The problem: Check each line of the records below for the string "Urinary", then state how many lines contain it, with no other output.

▼

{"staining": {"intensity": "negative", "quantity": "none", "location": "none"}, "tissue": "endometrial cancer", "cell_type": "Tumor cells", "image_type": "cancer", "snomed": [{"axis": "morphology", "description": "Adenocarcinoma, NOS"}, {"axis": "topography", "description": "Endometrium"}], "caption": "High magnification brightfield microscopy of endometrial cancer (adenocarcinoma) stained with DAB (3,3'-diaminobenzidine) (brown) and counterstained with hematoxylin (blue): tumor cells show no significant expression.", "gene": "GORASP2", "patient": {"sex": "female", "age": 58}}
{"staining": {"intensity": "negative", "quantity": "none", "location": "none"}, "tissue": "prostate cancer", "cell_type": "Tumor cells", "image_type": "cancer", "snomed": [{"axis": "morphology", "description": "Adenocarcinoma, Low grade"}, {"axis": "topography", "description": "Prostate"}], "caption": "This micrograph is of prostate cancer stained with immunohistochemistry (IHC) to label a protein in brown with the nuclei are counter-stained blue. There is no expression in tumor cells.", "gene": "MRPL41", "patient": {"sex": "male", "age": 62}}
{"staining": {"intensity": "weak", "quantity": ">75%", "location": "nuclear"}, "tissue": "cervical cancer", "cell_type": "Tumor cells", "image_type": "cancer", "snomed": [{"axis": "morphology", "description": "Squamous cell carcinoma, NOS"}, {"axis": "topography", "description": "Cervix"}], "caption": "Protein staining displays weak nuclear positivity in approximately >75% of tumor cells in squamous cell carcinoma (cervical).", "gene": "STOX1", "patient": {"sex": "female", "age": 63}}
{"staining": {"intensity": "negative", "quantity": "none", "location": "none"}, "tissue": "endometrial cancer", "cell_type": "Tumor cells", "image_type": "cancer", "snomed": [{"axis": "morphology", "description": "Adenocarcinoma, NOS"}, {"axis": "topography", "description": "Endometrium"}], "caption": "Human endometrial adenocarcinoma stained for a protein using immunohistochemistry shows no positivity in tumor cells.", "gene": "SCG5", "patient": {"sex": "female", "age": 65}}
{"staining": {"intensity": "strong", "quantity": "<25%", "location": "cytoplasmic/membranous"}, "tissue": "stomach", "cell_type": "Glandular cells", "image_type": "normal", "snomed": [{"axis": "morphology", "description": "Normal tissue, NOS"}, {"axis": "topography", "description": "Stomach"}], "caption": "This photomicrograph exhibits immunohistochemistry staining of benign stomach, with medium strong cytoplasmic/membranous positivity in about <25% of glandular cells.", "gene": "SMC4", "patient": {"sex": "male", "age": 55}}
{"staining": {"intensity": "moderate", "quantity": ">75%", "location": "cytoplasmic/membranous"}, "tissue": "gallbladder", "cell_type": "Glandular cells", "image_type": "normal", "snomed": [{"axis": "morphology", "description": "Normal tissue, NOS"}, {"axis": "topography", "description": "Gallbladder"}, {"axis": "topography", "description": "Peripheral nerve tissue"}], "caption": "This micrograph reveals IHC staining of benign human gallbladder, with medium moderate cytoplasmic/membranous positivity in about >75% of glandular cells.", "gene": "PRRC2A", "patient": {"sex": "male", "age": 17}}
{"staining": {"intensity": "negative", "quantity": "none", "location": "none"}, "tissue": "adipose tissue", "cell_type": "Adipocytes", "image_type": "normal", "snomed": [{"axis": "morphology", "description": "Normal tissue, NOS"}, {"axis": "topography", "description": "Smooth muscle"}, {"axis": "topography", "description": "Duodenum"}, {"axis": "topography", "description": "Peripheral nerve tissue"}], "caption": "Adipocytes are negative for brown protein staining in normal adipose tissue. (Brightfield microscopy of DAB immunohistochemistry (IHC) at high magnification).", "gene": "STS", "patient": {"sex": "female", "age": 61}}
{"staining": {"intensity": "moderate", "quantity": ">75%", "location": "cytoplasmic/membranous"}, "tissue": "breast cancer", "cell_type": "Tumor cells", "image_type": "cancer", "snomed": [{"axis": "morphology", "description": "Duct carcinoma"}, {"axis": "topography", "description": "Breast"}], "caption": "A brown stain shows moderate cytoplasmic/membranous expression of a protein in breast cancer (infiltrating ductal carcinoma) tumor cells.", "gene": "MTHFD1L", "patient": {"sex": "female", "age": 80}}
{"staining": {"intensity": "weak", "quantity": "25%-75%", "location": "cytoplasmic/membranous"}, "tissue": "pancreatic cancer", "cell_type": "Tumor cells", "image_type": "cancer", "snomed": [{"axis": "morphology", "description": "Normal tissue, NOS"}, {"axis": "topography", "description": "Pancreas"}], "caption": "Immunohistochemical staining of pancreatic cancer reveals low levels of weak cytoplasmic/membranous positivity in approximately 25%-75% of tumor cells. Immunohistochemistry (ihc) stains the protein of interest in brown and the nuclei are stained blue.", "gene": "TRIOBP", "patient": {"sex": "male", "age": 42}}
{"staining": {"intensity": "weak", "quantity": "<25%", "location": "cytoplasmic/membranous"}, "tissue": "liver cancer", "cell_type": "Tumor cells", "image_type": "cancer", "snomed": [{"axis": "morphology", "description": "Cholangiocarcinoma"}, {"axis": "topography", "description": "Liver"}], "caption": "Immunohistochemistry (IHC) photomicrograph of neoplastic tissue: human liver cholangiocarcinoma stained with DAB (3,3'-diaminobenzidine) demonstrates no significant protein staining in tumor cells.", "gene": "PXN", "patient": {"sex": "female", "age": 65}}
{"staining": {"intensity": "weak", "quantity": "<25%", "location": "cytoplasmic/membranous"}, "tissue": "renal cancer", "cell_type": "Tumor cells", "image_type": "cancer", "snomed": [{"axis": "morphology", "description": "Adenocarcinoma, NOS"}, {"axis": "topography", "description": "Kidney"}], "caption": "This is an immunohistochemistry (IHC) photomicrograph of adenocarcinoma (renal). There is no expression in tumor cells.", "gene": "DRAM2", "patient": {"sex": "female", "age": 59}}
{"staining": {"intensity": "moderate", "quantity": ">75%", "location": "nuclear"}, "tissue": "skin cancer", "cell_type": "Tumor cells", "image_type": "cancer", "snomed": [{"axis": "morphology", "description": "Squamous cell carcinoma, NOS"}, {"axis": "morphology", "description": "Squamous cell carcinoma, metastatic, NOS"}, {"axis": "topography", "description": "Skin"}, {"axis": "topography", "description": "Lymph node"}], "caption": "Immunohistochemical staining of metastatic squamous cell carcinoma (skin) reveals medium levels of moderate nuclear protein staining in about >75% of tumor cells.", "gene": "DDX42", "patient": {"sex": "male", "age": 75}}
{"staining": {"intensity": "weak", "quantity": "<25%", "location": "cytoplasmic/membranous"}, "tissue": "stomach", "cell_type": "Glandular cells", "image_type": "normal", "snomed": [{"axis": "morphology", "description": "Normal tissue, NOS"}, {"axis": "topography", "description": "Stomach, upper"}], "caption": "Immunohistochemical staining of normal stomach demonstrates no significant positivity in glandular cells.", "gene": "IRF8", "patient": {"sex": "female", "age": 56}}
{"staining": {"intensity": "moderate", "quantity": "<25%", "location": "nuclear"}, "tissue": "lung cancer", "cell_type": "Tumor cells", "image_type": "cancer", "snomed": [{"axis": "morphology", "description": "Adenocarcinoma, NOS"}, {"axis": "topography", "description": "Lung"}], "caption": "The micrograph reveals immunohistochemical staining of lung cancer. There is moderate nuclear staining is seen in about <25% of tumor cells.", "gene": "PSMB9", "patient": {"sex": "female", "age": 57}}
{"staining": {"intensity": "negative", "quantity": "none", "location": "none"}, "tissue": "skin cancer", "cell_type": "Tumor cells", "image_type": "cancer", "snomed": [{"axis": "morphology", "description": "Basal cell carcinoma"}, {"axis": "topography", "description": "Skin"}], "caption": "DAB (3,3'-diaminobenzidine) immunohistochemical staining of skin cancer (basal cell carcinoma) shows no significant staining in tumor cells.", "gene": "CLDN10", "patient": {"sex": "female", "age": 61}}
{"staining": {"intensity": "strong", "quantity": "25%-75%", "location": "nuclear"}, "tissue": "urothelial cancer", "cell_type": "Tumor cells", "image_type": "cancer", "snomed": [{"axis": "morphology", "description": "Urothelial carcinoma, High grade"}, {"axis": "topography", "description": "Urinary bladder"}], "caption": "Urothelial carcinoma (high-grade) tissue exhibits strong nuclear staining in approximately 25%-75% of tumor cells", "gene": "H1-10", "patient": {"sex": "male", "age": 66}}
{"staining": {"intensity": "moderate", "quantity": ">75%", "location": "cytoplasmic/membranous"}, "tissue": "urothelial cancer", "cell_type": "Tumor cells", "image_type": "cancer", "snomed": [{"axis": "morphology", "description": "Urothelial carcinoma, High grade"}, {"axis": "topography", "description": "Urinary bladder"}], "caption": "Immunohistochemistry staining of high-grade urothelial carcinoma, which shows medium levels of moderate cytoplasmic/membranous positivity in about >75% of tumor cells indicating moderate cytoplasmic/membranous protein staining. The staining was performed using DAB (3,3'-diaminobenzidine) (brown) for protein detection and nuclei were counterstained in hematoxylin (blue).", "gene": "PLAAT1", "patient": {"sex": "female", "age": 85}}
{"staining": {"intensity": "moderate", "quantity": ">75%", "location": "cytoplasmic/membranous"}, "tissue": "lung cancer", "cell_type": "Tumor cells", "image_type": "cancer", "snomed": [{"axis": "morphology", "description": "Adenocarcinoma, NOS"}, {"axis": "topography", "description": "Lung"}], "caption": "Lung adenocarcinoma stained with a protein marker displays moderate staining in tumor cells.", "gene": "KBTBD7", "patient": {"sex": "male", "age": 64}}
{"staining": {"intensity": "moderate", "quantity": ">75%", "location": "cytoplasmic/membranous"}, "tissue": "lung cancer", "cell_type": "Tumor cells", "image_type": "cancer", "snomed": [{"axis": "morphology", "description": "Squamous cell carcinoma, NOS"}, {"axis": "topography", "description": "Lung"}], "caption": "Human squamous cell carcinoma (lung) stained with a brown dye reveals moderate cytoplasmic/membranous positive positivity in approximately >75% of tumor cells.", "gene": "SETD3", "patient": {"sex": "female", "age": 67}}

▲

Result of the exercise: 2